Provided material:

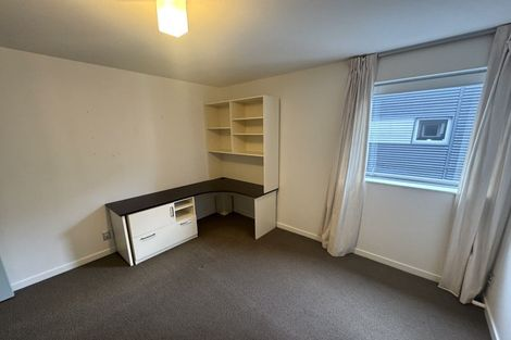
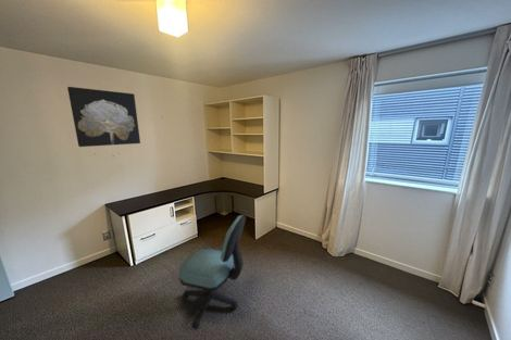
+ office chair [178,214,247,330]
+ wall art [66,86,141,148]
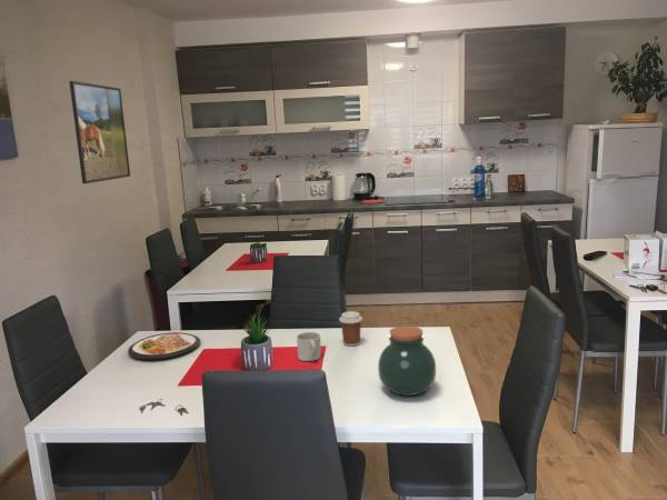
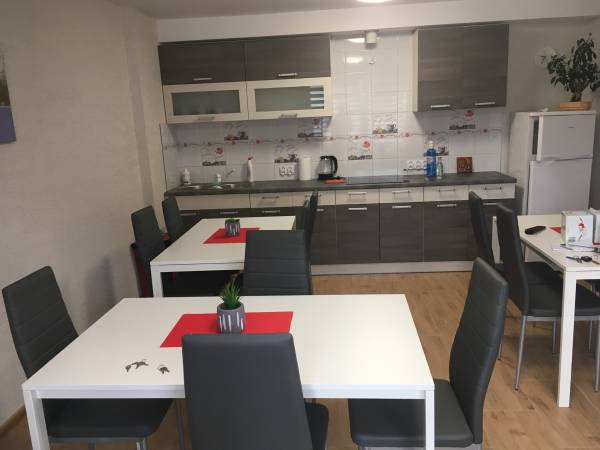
- dish [127,331,201,361]
- coffee cup [338,310,364,347]
- jar [377,324,437,397]
- mug [296,331,322,362]
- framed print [68,80,131,184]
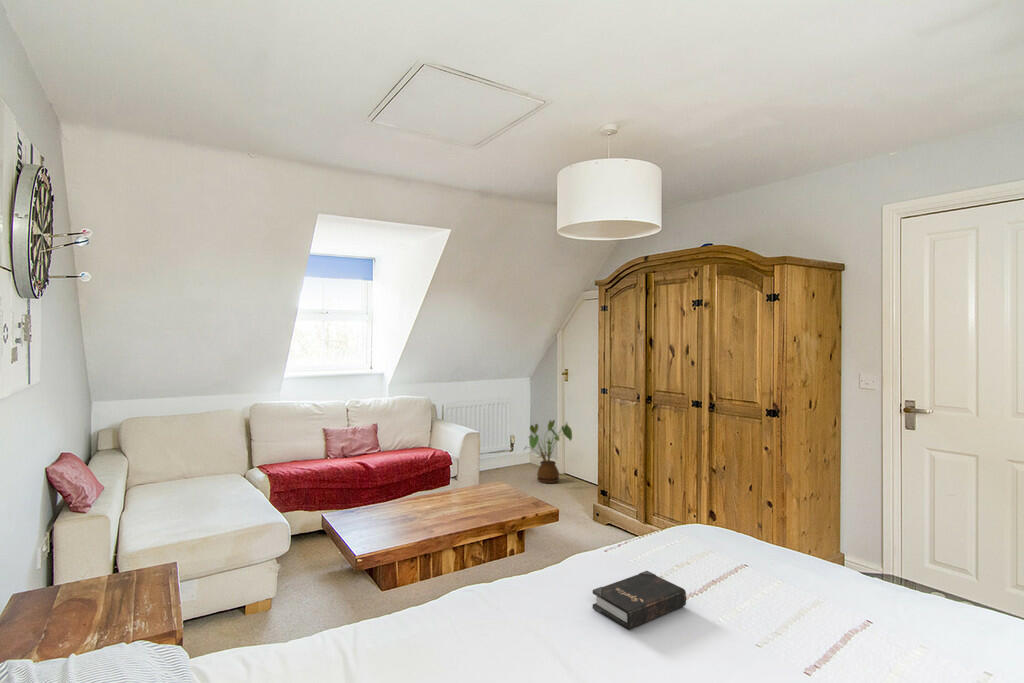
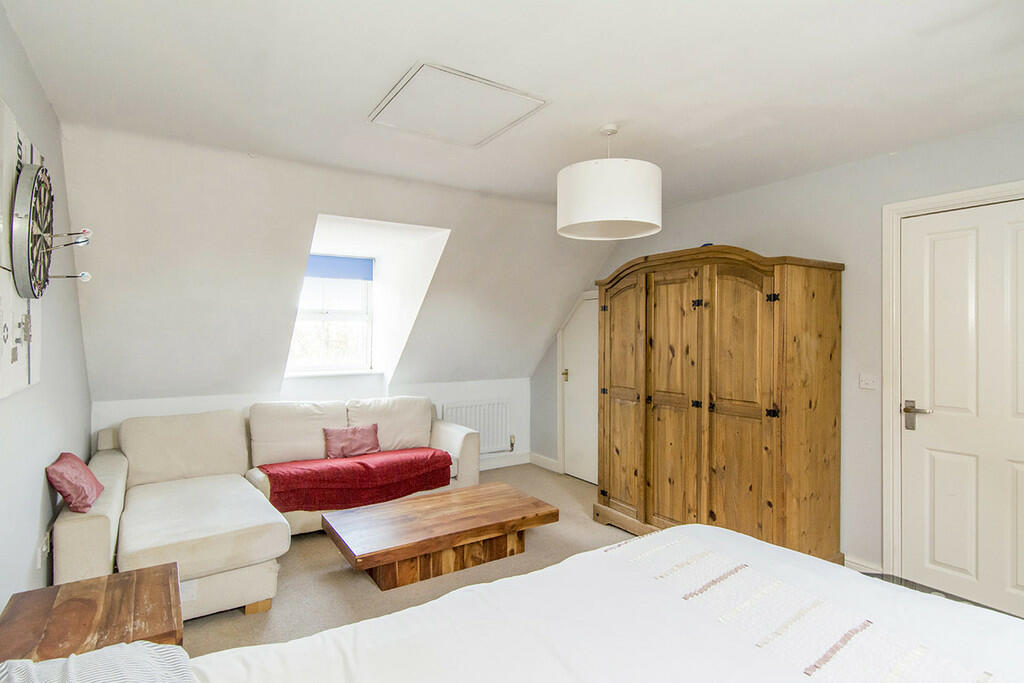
- hardback book [592,570,687,630]
- house plant [523,419,573,484]
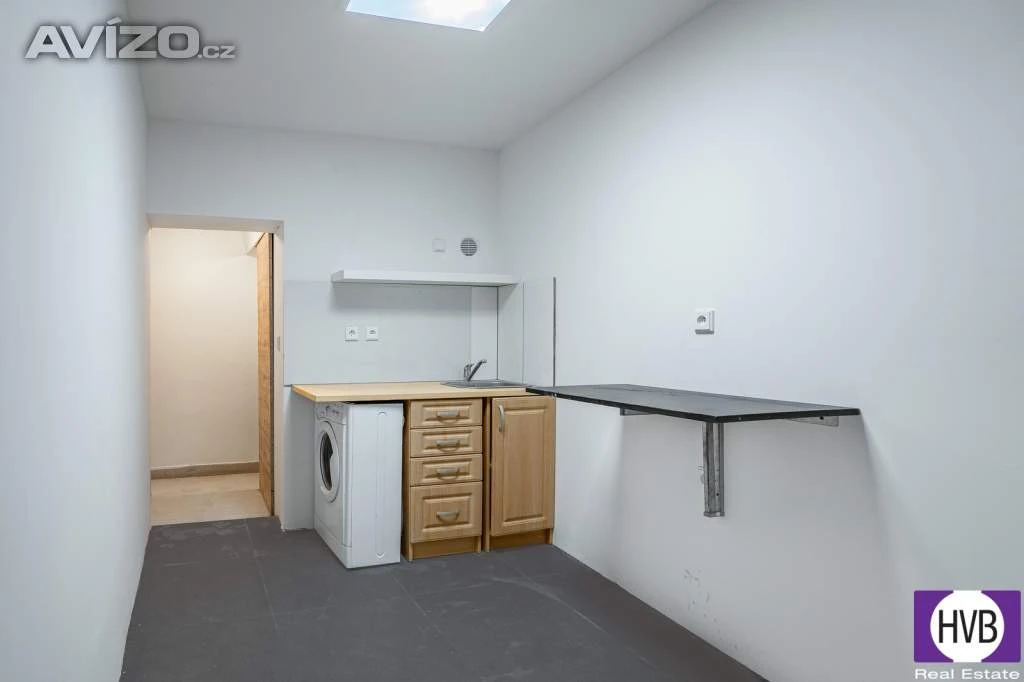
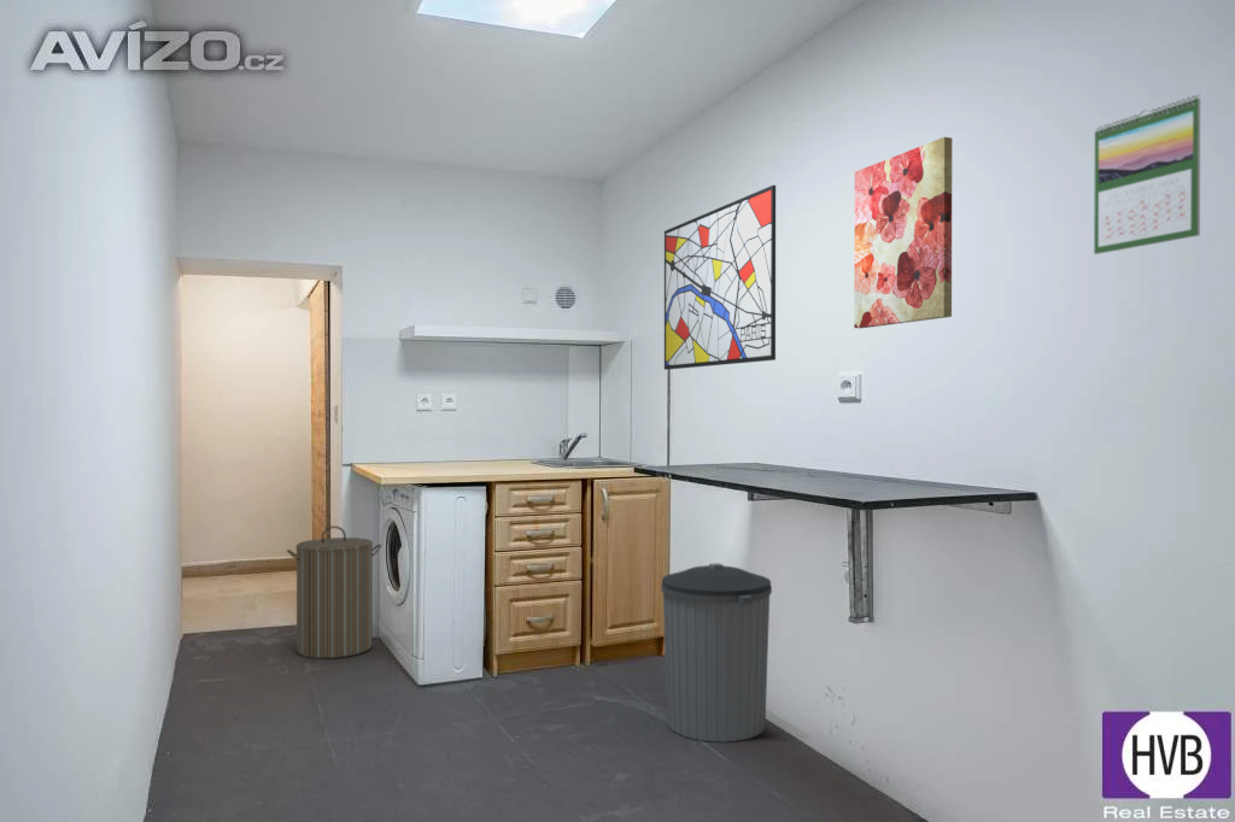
+ calendar [1093,94,1201,256]
+ wall art [853,136,953,329]
+ trash can [660,562,773,744]
+ laundry hamper [286,524,382,659]
+ wall art [663,184,777,371]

Exercise brief: This exercise calls for the complete listing, returned exactly and without images.

Answer to this problem:
+ office chair [178,214,247,330]
+ wall art [66,86,141,148]
- dish [127,331,201,361]
- coffee cup [338,310,364,347]
- jar [377,324,437,397]
- mug [296,331,322,362]
- framed print [68,80,131,184]
- hardback book [592,570,687,630]
- house plant [523,419,573,484]
+ calendar [1093,94,1201,256]
+ wall art [853,136,953,329]
+ trash can [660,562,773,744]
+ laundry hamper [286,524,382,659]
+ wall art [663,184,777,371]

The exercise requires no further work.